Assim, na “raiz” do volunturismo imperam, a meu ver, intenções louváveis e que justificam, desde logo, a sua existência. O problema é o de se tornar um negócio. Um “produto” acessível quase apenas às classes mais altas, pelos preços praticados, o que me parece injusto. Tantos jovens de classes mais baixas terão certamente a mesma motivação, mas nunca poderão contribuir pelas restrições sociais que esta atividade implica. É incoerente e desajustado que um fenómeno com esta índole cívica esteja tão ligado ao lucro e à ganância.

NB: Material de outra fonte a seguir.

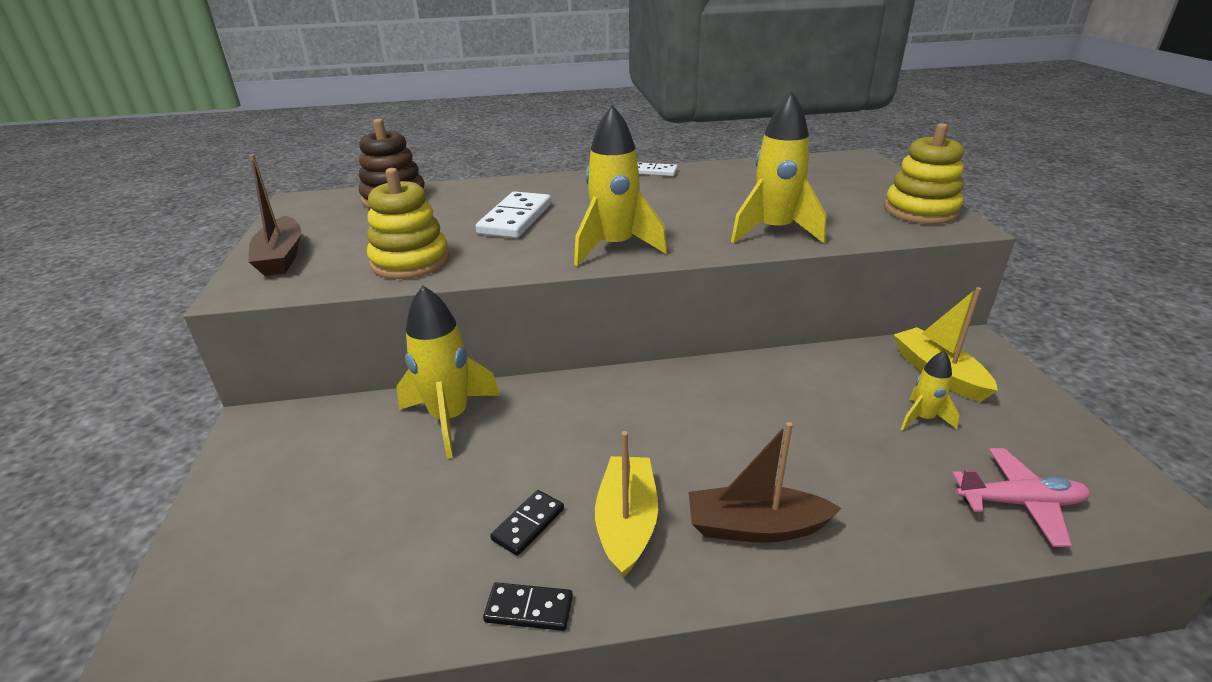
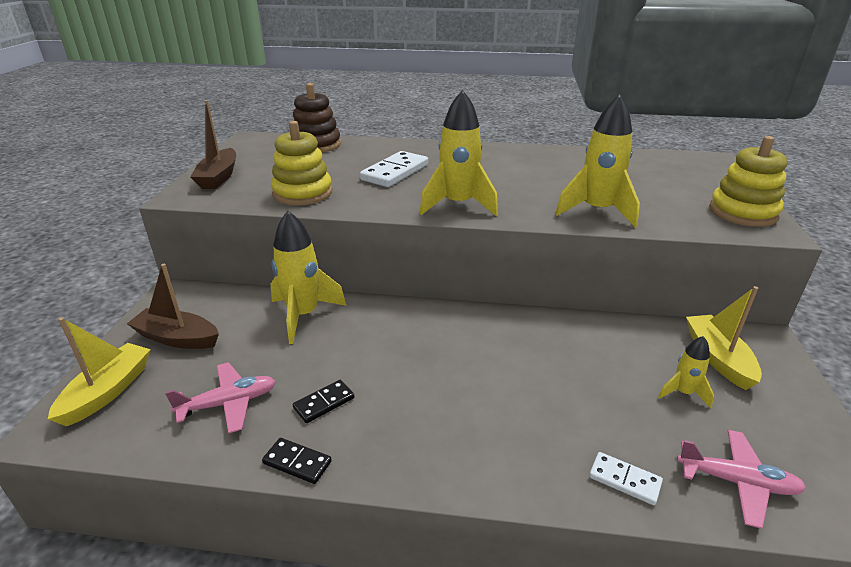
camera: 15 degrees right, 0 degrees up
(401, 555) = (228, 403): none -> pink plane
(627, 523) = (395, 419): yellow boat -> yellow boat (107, 391)
(654, 172) = (525, 149): white domino -> white domino (624, 480)
(755, 527) = (494, 446): brown boat -> brown boat (177, 338)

Certas medidas subtis podem ajudar a reverter o rumo desta indústria e até a torná-la mais acessível a todos. Uma delas passa por promover mais o voluntariado a nível nacional e até local. As empresas e os empregadores, no âmbito da valorização do currículo, deviam louvar mais quem faça voluntariado no seu bairro do que quem paga quantias massivas para o mesmo propósito, mas noutro país. O objetivo passa assim por descredibilizar o voluntariado internacional, dando mais foco às iniciativas locais. Os governos devem, nesse sentido, criar iniciativas e oportunidades mais atrativas de voluntariado. E, para quem queira apostar na ação internacional, deve ser encorajado a participar através de operadoras nos países de acolhimento, não de intermediários que pretendam apenas lucrar com a ingenuidade dos jovens. Através destas, é possível adquirir exatamente a mesma experiência por um preço consideravelmente mais baixo. Ganhariam vários jovens e perderiam as companhias privadas direcionadas apenas para o lucro.